Information given ▸
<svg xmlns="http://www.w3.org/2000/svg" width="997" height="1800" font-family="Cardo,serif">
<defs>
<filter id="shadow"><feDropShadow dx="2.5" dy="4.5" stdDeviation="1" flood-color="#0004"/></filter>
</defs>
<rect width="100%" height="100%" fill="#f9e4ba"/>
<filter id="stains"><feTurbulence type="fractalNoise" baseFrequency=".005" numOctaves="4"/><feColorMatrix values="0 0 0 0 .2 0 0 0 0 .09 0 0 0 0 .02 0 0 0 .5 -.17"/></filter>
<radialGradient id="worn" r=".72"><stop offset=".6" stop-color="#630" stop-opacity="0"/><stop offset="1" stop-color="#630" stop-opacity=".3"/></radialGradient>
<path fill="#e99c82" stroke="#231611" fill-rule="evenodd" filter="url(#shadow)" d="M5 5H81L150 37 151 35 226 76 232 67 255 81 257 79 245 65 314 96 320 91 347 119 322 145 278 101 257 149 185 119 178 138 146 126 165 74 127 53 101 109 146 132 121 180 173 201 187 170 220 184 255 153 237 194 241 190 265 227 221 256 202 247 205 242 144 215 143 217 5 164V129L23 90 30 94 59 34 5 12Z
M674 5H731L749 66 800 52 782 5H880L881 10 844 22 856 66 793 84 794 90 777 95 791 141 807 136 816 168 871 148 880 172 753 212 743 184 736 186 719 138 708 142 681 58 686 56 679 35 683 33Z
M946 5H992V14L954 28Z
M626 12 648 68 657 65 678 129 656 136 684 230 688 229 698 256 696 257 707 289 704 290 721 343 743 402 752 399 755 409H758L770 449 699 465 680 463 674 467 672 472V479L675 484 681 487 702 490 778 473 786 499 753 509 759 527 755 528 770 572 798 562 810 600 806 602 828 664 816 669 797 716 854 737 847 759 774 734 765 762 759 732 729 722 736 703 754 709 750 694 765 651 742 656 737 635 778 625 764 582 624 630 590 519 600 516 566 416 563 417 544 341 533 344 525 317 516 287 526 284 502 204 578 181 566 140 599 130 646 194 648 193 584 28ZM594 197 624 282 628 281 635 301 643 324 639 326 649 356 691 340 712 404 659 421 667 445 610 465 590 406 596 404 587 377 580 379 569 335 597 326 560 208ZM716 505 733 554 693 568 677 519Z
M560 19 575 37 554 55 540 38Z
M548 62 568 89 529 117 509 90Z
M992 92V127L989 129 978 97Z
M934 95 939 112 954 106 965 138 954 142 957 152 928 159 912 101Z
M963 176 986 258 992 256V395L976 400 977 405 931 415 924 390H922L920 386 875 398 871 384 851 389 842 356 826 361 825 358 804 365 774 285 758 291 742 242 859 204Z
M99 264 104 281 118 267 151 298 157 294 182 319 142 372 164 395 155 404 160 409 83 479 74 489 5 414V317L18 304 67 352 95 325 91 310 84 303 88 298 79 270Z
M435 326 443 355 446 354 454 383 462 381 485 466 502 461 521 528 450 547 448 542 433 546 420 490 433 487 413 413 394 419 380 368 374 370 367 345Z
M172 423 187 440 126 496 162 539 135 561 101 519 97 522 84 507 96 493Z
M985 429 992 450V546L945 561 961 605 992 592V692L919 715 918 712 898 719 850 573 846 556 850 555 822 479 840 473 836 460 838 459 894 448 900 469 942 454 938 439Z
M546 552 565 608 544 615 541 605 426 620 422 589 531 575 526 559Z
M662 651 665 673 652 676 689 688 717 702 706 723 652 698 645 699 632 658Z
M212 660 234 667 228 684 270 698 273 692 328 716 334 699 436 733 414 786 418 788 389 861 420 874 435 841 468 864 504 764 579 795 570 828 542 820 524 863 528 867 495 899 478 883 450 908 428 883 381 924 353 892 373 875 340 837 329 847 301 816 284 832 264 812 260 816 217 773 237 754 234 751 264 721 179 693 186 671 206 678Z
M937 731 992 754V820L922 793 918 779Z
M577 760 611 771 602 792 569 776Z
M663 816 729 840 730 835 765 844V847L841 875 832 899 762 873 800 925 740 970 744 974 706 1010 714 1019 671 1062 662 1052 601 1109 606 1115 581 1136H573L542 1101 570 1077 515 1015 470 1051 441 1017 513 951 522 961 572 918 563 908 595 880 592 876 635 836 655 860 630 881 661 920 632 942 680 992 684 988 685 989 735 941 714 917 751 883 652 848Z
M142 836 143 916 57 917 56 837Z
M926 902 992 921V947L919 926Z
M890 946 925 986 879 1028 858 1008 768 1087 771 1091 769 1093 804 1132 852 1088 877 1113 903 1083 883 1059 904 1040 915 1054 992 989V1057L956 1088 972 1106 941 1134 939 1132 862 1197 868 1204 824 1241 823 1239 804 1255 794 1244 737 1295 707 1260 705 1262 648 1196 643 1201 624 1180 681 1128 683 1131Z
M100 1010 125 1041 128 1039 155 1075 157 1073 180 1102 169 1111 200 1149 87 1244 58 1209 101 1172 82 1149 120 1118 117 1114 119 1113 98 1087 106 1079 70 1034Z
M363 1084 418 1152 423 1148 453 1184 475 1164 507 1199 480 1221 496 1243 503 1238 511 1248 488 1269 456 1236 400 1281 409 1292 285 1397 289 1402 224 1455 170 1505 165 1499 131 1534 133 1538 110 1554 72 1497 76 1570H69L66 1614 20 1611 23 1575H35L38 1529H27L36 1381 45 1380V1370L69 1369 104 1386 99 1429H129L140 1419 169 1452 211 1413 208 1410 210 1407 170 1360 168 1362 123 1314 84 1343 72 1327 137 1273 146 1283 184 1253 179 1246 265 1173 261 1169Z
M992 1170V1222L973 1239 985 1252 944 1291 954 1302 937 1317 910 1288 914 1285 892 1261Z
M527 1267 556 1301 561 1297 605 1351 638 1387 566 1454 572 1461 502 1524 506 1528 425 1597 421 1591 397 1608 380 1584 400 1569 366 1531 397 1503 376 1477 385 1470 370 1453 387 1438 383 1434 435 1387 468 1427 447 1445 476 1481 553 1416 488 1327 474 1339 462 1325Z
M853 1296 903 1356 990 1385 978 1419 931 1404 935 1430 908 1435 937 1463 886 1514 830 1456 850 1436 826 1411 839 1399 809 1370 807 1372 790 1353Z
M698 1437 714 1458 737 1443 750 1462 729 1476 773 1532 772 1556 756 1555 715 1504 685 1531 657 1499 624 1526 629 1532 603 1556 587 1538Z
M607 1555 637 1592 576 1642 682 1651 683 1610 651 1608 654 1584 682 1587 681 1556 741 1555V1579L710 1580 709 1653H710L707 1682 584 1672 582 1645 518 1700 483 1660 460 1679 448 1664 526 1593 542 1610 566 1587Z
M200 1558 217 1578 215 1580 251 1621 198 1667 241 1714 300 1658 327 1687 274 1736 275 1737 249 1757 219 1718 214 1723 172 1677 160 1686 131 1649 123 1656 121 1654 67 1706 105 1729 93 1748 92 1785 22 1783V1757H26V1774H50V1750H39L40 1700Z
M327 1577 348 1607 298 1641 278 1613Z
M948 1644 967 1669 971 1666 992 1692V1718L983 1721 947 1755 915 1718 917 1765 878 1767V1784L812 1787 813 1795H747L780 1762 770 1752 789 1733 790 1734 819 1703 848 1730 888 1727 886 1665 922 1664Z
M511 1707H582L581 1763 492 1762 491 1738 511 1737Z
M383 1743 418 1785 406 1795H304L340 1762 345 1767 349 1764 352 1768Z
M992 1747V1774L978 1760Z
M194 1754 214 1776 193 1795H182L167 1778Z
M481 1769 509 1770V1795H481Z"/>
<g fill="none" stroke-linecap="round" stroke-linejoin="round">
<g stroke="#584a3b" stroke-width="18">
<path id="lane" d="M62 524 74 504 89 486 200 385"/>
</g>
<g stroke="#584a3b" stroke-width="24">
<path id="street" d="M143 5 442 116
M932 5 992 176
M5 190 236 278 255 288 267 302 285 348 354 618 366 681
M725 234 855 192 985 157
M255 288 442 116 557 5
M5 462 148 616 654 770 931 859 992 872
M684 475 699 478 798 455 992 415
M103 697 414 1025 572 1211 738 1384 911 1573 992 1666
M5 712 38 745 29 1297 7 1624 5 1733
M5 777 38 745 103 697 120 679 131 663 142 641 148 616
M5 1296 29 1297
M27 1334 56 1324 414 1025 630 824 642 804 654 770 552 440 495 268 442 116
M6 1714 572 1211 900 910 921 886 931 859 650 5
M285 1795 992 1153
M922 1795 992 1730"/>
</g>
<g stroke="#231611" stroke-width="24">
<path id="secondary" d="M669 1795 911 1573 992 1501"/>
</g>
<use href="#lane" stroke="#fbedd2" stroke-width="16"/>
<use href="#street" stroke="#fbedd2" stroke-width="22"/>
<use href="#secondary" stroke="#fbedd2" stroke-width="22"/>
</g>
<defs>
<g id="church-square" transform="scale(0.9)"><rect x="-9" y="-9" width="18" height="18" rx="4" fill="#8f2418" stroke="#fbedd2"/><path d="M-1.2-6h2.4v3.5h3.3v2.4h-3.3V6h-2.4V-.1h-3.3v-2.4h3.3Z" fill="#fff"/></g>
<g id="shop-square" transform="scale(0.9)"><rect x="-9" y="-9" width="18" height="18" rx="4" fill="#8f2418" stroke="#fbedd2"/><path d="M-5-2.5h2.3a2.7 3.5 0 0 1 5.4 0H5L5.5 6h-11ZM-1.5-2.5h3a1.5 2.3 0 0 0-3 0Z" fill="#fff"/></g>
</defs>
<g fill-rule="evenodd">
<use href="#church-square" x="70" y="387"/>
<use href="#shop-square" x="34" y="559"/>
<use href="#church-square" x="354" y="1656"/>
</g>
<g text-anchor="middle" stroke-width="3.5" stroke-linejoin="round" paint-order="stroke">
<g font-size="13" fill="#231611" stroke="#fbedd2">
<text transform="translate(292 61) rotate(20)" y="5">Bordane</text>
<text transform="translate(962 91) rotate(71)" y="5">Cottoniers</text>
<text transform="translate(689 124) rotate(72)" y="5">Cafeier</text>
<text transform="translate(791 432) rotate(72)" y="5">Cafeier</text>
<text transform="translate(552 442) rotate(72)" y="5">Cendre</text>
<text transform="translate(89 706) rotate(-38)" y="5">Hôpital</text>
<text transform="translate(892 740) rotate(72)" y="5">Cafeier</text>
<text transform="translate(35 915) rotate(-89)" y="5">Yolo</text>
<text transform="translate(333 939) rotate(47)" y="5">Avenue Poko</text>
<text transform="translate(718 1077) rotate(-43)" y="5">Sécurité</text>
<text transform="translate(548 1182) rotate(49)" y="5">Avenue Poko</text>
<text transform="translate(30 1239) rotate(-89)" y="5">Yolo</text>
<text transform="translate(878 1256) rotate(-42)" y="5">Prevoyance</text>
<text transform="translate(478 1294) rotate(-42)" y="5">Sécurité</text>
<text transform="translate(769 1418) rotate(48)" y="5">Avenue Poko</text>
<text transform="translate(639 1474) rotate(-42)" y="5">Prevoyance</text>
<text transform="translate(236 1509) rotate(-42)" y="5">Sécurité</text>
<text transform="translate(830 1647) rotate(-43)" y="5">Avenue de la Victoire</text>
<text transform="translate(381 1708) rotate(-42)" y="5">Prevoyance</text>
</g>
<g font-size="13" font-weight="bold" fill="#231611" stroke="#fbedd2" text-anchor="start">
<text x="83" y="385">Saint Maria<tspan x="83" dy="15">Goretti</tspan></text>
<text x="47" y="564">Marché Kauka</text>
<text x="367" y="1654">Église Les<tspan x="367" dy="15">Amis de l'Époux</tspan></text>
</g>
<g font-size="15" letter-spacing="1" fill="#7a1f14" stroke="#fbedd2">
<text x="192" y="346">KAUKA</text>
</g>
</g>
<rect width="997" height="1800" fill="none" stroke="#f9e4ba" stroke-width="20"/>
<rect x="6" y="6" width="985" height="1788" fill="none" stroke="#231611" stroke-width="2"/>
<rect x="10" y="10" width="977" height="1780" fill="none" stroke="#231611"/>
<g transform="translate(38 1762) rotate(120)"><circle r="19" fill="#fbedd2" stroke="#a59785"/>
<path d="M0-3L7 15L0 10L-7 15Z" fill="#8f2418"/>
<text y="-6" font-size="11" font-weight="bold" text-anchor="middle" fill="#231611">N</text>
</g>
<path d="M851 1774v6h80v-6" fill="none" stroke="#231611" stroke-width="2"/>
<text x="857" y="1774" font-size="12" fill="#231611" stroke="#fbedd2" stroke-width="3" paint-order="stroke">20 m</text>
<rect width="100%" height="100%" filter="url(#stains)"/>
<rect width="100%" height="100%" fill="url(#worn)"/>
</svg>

Problem details ▸ Could you copy every line from the records that has "worn" in it?

Written solution ▸
<radialGradient id="worn" r=".72"><stop offset=".6" stop-color="#630" stop-opacity="0"/><stop offset="1" stop-color="#630" stop-opacity=".3"/></radialGradient>
<rect width="100%" height="100%" fill="url(#worn)"/>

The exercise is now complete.